¿Quién elige lo que pienso? ¿Cuál es el yo a cargo? ¿Soy capaz de darme cuenta o sólo me volví habilidoso para relatar la diferencia? Esta es la gran distinción entre ser consciente, despertar a la dimensión espiritual que me constituye y el sólo haberme identificado con una creencia que le da forma a lo que pienso y me hace sentir la seguridad de la pertenencia. La identificación es una forma que toma el ego para sentir que existe. Lo que hace al ámbito de la espiritualidad tan difícil de acotar es justamente la subjetividad que cobra la experiencia y por eso es espacio propicio para el cocoliche, el todo vale y el mensaje «happy flower». Pero conocerse en profundidad, no es como «ir a la casa de la tía».
La tendencia a quedar atrapado en un punto de vista restringido es muy humana. Nos hace sentir seguros. Parece que la biología ama la simplificación y nos ayuda entonces a sacar conclusiones parciales como si fueran la verdad revelada. Sucede que eso que llamamos «la realidad» es multidimensional y si fragmentamos la mirada solo conectamos con un aspecto de ella, con un nivel. Cada análisis de una situación tiene «algo» de verdad. Y lamentablemente, las mayores atrocidades humanas también se cometen en este nivel de análisis absoluto.
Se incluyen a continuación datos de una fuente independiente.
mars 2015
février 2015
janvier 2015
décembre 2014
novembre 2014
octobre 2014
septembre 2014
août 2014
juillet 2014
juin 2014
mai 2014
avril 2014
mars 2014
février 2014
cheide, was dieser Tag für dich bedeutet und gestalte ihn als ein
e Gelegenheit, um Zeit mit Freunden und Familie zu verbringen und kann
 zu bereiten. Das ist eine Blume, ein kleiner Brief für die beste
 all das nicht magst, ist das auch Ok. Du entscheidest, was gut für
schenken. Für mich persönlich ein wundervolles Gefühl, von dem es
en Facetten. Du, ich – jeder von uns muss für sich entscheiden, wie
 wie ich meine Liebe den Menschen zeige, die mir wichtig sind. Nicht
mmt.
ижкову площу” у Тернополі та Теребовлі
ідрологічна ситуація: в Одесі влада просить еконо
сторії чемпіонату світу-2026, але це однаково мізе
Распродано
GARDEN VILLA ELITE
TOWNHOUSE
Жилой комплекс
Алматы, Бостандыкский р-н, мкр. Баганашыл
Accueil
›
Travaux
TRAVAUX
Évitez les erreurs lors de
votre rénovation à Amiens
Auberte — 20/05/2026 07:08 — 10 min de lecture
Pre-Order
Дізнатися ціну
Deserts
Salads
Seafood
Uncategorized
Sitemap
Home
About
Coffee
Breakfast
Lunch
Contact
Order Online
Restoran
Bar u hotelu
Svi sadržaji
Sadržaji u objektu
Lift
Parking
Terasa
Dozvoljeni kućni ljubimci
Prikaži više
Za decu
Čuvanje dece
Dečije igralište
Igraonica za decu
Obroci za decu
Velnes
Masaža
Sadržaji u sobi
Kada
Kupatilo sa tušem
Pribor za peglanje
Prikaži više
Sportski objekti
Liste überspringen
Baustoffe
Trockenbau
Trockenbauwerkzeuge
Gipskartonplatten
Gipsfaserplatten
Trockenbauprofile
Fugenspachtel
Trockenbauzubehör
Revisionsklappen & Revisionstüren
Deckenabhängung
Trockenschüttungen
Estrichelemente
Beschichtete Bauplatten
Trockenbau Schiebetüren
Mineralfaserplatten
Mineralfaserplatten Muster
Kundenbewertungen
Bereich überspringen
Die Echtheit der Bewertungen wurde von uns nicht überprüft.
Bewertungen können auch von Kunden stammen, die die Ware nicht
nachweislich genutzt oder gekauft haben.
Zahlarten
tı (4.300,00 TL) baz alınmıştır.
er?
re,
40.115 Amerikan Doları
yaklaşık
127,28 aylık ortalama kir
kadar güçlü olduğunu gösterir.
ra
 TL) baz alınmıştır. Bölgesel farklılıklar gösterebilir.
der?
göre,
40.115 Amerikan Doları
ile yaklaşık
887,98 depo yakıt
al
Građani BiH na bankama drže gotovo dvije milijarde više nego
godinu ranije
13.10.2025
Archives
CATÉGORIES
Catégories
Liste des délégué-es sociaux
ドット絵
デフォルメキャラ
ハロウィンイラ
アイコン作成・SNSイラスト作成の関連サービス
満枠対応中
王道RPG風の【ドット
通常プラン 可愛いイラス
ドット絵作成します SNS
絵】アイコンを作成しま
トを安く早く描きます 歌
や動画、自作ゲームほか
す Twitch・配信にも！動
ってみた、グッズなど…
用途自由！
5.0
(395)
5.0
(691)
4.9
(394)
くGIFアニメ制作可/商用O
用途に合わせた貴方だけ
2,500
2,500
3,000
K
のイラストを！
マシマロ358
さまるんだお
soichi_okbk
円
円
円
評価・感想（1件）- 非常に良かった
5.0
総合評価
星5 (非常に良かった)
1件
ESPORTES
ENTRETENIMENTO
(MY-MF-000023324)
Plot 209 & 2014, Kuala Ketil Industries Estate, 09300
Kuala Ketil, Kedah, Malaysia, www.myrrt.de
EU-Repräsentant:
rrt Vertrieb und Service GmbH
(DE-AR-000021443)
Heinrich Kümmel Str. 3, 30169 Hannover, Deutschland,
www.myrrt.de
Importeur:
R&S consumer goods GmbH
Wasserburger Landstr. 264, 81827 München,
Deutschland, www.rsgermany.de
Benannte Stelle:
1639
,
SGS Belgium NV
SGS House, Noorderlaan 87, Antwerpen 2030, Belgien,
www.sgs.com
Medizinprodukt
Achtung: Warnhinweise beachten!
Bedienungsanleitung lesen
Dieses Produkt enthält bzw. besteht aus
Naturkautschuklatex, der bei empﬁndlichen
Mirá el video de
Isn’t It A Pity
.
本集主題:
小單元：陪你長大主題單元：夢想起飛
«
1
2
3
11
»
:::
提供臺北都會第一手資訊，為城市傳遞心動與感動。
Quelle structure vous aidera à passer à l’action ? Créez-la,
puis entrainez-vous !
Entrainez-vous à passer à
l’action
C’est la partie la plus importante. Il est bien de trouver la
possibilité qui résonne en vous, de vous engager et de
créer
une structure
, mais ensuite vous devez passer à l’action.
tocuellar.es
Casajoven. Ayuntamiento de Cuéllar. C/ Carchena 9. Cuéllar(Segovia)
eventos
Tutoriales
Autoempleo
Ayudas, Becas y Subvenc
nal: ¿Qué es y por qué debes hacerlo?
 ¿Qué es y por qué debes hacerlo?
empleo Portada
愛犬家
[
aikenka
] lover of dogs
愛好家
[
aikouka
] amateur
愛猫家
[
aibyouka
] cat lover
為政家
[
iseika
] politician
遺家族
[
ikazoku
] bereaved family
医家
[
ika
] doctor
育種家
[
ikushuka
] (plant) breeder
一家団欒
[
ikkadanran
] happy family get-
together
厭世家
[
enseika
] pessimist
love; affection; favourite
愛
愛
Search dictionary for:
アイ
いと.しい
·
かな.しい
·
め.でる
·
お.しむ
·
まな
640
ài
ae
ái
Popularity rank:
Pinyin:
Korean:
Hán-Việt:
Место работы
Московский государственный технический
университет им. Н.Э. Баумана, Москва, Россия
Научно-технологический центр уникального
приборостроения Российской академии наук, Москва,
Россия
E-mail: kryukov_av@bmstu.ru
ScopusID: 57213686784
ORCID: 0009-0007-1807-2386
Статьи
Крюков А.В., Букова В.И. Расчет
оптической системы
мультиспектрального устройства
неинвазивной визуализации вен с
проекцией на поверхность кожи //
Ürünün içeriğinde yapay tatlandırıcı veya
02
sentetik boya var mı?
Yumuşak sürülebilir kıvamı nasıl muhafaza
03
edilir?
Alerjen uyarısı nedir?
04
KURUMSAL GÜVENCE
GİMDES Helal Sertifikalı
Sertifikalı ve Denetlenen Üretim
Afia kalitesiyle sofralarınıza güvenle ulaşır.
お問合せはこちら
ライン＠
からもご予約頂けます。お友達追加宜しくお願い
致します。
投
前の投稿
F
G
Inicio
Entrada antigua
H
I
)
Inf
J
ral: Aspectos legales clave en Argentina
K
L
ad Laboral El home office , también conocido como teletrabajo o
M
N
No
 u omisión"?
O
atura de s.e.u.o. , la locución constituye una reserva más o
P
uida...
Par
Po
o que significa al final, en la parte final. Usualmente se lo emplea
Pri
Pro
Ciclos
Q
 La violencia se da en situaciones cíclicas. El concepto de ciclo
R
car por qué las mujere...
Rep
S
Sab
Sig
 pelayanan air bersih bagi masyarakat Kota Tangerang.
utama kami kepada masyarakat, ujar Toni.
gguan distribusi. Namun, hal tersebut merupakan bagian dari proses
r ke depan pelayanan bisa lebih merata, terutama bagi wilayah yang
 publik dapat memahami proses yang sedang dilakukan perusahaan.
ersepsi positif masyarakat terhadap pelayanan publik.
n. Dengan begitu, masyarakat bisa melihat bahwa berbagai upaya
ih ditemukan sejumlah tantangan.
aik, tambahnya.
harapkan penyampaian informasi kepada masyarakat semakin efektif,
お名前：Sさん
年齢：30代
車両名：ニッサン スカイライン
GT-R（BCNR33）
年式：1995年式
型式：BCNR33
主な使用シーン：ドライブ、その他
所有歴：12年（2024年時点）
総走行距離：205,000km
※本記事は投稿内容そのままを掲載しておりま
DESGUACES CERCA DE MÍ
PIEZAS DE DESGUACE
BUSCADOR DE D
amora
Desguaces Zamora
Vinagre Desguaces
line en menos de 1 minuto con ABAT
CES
Me parece que la tarea humana fundamental es salir del reino de los opuestos integrando la mirada contemplativa a la vida activa. Disponemos de un recurso absolutamente ilimitado: El territorio fértil de la conciencia, donde cabeza y corazón encuentran cohesión. Allí, lo aparente se disuelve.
La sustancia espiritual que aporta la experiencia directa no admite comparación. Por eso es tan personal y transformadora.
Disfruto poner atención en el brote. Es una experiencia intensa observar cómo, a veces con muy poco a favor, se abre paso buscando aire y cielo. La espiritualidad también es un brote que busca espacio en nuestra humana existencia. Me gusta cultivarla porque crece con bríos y descubro a su ritmo los espejismos que nos dividen de la mano de la percepción errada. A veces tan posicionados en los extremos no nos damos cuenta que sutilmente hay un eje que atraviesa todos los polos y contrastes creando un surco invisible que es invitación a reunirse en la hondura del acuerdo.
A veces nos creemos tan diferentes… Basta con poner la mirada en el final de la vida para ver cómo todas las diferencias pierden entidad y qué tan parecidos somos.
A veces es bueno inclinarse ante el abismo, ese misterio que la vida nos regala en lo natural, eso que pasando no cesa en su continuo llegar e irse. Entonces el abismo se vuelve cercano, tanto que renunciamos a todo intento por comprenderlo.
Ser parte de una ideología política o fe religiosa son acompañadas con demasiada frecuencia de consecuencias negativas similares. Cuanto más intensa la pertenencia menor lucidez, capacidad de discernir y ecuanimidad para opinar.
La necesidad de pertenencia es a veces tan intensa que somos capaces de sacrificar la libertad a cambio de las supuestas ventajas de ser parte y volvernos visibles a través del grupo. Buscamos inconscientemente identificarnos con algo todo el tiempo, mientras esa identificación nos hace sentir seguros, refugiados, como una forma de alivio a ese sustrato de angustia del que es imposible deshacerse porque es inherente al hecho de estar vivo y no saber, solo la certeza que vamos a morir y nos iremos como llegamos: solos y sin nada. Creo que la única pertenencia que no condiciona ni somete es la que acepta la vida tal como es, con sus opuestos y sus matices. Nos hace ser parte sin renunciar a otra cosa que al ego de ser alguien que puede dominar algo. ¿Será tan difícil admitir íntimamente y convivir con la idea de ser individualmente poco necesarios para la vida en su conjunto? ¿Será tan sofisticado, en el mientras tanto, ser compasivo con uno mismo y con los demás como forma de estar en el mundo?